Savory Barley Soup with Wild Mushrooms and Thyme
By Jenusa
Barley is an ancient grain that deserves a larger role in the modern kitchen. It’s an excellent source of minerals, especially selenium, as well as dietary fiber that helps regulate cholesterol. Pureeing a little of this rich barley-mushroom soup gives it a creamy texture.
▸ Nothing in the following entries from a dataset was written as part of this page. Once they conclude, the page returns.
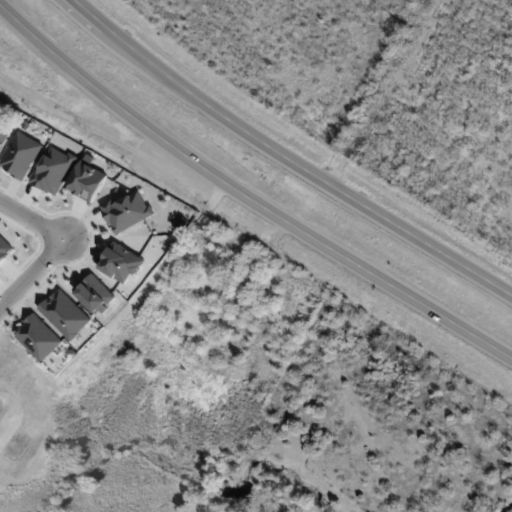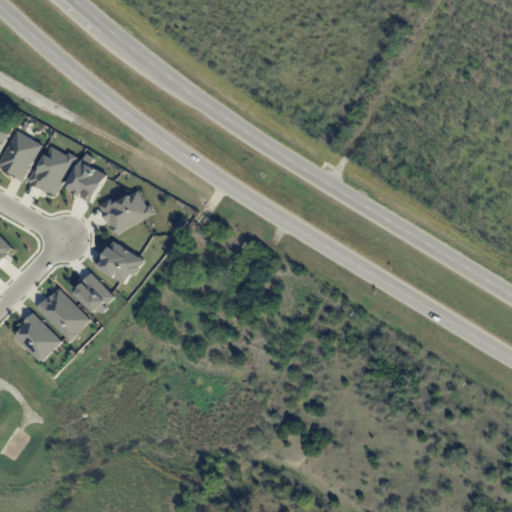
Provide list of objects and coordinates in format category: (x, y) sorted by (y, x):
road: (89, 16)
road: (55, 111)
building: (3, 135)
building: (3, 135)
building: (20, 155)
building: (20, 155)
building: (52, 170)
building: (53, 171)
road: (305, 172)
building: (86, 179)
building: (86, 179)
road: (244, 195)
building: (126, 211)
building: (126, 212)
road: (32, 220)
building: (181, 223)
building: (4, 249)
building: (4, 249)
building: (120, 263)
building: (121, 264)
road: (32, 272)
building: (93, 294)
building: (94, 294)
building: (64, 314)
building: (65, 315)
building: (254, 324)
building: (38, 338)
building: (38, 338)
park: (177, 372)
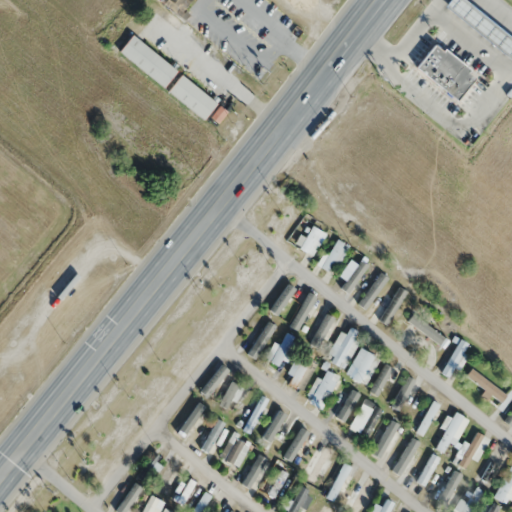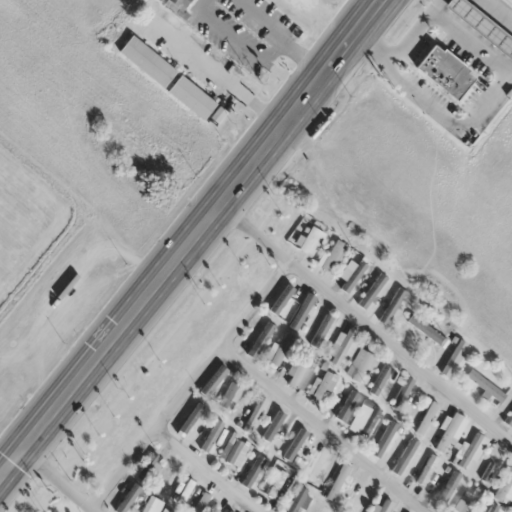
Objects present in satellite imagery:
building: (174, 5)
building: (480, 26)
building: (146, 61)
building: (444, 72)
building: (191, 97)
building: (217, 114)
building: (309, 240)
road: (193, 242)
building: (330, 255)
building: (356, 269)
building: (388, 308)
building: (423, 327)
building: (320, 331)
building: (259, 337)
road: (391, 344)
building: (280, 348)
building: (343, 348)
building: (452, 357)
building: (360, 366)
building: (299, 369)
building: (385, 380)
road: (188, 383)
building: (484, 385)
building: (229, 395)
building: (400, 397)
building: (342, 404)
building: (254, 414)
building: (365, 418)
building: (426, 418)
road: (322, 428)
building: (274, 430)
building: (450, 430)
building: (211, 435)
building: (388, 438)
building: (406, 452)
building: (314, 465)
building: (148, 467)
building: (254, 467)
road: (206, 469)
building: (427, 470)
building: (165, 479)
building: (337, 482)
road: (56, 483)
building: (276, 484)
building: (504, 487)
building: (182, 491)
building: (448, 491)
building: (358, 499)
building: (468, 502)
building: (200, 503)
building: (151, 505)
building: (382, 507)
building: (167, 511)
If you have a Parmigiano-Reggiano rind on hand, add it to the broth as it simmers for a boost in flavor.
Ingredients
- 1/2 oz. dried porcini mushrooms
- 1/2 cup dry white wine
- 1 Tbs. olive oil
- 1/2 cup chopped shallots
- 2 garlic cloves, minced
- 8 oz. cremini mushrooms, chopped
- 1 tsp. minced fresh thyme or 1/2 tsp. dried
- 1/4 tsp. salt, plus more, to taste
- 1/4 tsp. freshly ground pepper, plus more, to taste
- 3 cups chicken broth
- 3/4 cup pearl barley
- 1 Tbs. tomato paste
- 3 cups water
- 2 tsp. fresh lemon juice
Preparation
Step 1
Rinse the porcinis well to remove any dirt or grit. In a small saucepan over medium-high heat, bring the wine to a simmer. Remove from the heat and add the porcinis; let stand for 15 minutes. Drain the porcinis over a bowl, reserving the liquid, then finely chop them.
In a large, heavy pot over medium-high heat, warm the olive oil. Add the shallots and garlic and cook, stirring frequently, until the shallots are wilted, 3 to 5 minutes. Add the creminis, thyme, the 1/4 tsp. salt and the 1/4 tsp. pepper. Cook until the creminis release their juices and begin to brown, 4 to 5 minutes. Add the reserved wine, bring to a boil and cook, stirring to scrape up the browned bits from the pan bottom, for 1 minute.
Add the broth, barley, tomato paste, water and chopped porcinis to the pot. Cover and simmer until the barley is tender to the bite, 45 to 50 minutes.
In a blender or food processor, puree about 1 cup of the soup until smooth. Return the soup to the pot and heat until just hot, then stir in the lemon juice. Season the soup with salt and pepper. Serve immediately. Serves 4.